PostgreSQL's implementation of the TABLESAMPLE
clause supports custom table sampling methods, in addition to
the BERNOULLI
and SYSTEM
methods that are required
by the SQL standard. The sampling method determines which rows of the
table will be selected when the TABLESAMPLE
clause is used.
At the SQL level, a table sampling method is represented by a single SQL function, typically implemented in C, having the signature
method_name(internal) RETURNS tsm_handler
The name of the function is the same method name appearing in the
TABLESAMPLE
clause. The internal
argument is a dummy
(always having value zero) that simply serves to prevent this function from
being called directly from a SQL command.
The result of the function must be a palloc'd struct of
type TsmRoutine
, which contains pointers to support functions for
the sampling method. These support functions are plain C functions and
are not visible or callable at the SQL level. The support functions are
described in 57.1절.
In addition to function pointers, the TsmRoutine
struct must
provide these additional fields:
List *parameterTypes
This is an OID list containing the data type OIDs of the parameter(s)

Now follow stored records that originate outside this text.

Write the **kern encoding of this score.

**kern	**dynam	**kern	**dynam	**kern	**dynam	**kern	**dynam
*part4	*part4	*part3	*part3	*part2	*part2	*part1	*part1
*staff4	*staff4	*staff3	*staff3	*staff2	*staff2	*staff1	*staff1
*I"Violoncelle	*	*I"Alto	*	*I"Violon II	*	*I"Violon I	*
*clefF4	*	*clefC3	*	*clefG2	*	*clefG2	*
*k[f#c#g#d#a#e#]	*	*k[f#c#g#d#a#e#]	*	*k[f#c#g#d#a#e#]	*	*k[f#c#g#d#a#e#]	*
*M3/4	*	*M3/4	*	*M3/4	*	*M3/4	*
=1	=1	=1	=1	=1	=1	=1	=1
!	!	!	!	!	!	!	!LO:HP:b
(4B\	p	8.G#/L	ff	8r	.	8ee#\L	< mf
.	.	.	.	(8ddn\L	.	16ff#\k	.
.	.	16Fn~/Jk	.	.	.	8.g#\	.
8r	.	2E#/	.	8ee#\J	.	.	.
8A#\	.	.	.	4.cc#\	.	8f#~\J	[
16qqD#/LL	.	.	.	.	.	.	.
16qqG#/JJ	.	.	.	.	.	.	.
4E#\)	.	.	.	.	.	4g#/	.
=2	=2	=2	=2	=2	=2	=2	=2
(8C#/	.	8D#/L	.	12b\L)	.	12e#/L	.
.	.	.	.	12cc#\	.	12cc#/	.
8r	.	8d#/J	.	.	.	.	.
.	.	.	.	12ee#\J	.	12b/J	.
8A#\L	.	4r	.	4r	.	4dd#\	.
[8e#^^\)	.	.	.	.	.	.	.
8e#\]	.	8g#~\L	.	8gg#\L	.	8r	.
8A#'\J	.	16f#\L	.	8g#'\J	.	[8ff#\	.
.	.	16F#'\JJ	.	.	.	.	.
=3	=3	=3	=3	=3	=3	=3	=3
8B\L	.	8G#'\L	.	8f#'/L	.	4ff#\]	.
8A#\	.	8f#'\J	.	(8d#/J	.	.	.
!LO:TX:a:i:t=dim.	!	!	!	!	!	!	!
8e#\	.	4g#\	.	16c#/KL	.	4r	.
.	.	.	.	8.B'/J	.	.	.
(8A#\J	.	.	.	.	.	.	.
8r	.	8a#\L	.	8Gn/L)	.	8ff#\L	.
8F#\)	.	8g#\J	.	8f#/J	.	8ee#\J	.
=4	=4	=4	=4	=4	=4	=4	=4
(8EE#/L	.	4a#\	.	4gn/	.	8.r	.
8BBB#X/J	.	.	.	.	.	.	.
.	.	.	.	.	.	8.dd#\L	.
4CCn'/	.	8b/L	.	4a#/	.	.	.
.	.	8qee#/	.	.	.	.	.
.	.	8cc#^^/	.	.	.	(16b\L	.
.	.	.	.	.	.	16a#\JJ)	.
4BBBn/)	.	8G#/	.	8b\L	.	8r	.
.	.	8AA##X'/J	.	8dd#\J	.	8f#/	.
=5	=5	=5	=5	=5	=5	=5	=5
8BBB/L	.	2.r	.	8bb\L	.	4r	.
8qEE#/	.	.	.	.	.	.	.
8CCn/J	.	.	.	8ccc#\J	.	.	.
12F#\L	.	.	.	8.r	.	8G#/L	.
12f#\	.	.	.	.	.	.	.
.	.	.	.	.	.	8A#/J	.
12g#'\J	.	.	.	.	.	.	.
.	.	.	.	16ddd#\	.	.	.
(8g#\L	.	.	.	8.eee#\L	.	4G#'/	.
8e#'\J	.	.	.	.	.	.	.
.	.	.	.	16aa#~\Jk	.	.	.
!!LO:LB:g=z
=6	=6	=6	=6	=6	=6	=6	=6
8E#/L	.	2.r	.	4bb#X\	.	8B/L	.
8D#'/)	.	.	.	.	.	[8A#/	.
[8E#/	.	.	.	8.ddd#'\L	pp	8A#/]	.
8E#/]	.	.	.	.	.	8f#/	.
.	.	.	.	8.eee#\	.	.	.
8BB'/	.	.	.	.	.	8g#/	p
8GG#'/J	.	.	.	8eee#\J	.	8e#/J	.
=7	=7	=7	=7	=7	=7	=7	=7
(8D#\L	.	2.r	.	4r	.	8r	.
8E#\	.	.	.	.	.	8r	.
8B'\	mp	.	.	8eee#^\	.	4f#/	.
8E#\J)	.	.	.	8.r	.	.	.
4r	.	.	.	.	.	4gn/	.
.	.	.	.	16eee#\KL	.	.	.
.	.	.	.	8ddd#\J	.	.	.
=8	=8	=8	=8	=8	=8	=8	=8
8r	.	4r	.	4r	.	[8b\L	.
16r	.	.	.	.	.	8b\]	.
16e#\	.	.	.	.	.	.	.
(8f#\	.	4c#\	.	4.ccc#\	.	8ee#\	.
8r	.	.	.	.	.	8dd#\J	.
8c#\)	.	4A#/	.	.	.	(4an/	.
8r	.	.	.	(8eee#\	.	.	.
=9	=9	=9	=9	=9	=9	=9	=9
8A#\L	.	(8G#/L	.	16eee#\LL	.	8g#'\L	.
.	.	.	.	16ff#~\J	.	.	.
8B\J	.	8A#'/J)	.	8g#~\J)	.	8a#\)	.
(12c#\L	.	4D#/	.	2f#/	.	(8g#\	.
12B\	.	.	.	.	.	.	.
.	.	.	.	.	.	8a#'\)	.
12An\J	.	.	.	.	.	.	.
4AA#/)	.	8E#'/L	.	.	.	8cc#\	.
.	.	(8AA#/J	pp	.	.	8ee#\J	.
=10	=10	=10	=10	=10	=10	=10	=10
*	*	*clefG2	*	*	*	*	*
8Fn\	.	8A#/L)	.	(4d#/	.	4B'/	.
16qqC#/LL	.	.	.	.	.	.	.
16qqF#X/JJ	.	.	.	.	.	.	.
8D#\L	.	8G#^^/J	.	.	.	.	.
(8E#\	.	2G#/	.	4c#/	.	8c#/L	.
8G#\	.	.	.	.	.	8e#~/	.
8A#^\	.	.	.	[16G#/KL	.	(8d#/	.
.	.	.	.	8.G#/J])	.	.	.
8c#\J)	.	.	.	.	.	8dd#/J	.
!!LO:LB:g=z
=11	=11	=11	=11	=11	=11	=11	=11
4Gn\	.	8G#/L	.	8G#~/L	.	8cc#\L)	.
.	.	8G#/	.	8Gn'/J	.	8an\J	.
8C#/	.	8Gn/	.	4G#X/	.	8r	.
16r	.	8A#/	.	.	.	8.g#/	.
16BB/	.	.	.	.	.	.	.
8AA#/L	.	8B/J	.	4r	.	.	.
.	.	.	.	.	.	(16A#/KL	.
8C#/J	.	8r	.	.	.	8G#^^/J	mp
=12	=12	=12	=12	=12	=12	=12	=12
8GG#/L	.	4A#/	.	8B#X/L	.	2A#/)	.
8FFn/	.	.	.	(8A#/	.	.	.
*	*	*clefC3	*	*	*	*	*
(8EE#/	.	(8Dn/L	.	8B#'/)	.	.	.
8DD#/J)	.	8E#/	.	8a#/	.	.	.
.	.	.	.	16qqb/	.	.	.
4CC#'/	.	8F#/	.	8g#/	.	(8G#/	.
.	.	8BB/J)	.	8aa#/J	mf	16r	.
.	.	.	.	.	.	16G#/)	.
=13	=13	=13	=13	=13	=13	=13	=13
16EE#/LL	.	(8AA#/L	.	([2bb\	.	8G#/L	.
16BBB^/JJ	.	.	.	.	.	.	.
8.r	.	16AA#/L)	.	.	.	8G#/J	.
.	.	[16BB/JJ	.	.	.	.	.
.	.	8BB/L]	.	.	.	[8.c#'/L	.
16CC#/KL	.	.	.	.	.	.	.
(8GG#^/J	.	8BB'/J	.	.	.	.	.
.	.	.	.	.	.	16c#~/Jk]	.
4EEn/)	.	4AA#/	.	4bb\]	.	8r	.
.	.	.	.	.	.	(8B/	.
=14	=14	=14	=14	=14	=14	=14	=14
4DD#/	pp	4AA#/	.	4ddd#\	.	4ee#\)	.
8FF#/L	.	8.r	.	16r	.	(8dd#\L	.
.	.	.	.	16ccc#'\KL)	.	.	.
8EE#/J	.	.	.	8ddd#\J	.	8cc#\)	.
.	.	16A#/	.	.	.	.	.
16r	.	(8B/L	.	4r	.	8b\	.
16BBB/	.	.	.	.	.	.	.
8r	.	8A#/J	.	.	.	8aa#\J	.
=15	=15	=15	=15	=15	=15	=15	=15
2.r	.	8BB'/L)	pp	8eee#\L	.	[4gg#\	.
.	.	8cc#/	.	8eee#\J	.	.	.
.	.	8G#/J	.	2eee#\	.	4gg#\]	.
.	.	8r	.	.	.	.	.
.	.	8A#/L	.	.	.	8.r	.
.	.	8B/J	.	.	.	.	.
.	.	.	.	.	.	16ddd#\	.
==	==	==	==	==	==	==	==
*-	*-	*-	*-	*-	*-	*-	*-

that will be accepted by the TABLESAMPLE
clause when this
sampling method is used. For example, for the built-in methods, this
list contains a single item with value FLOAT4OID
, which
represents the sampling percentage. Custom sampling methods can have
more or different parameters.
bool repeatable_across_queries
If true
, the sampling method can deliver identical samples
across successive queries, if the same parameters
and REPEATABLE
seed value are supplied each time and the
table contents have not changed. When this is false
,
the REPEATABLE
clause is not accepted for use with the
sampling method.
bool repeatable_across_scans
If true
, the sampling method can deliver identical samples
across successive scans in the same query (assuming unchanging
parameters, seed value, and snapshot).
When this is false
, the planner will not select plans that
would require scanning the sampled table more than once, since that
might result in inconsistent query output.
The TsmRoutine
struct type is declared
in src/include/access/tsmapi.h
, which see for additional
details.
The table sampling methods included in the standard distribution are good
references when trying to write your own. Look into
the src/backend/access/tablesample
subdirectory of the source
tree for the built-in sampling methods, and into the contrib
subdirectory for add-on methods.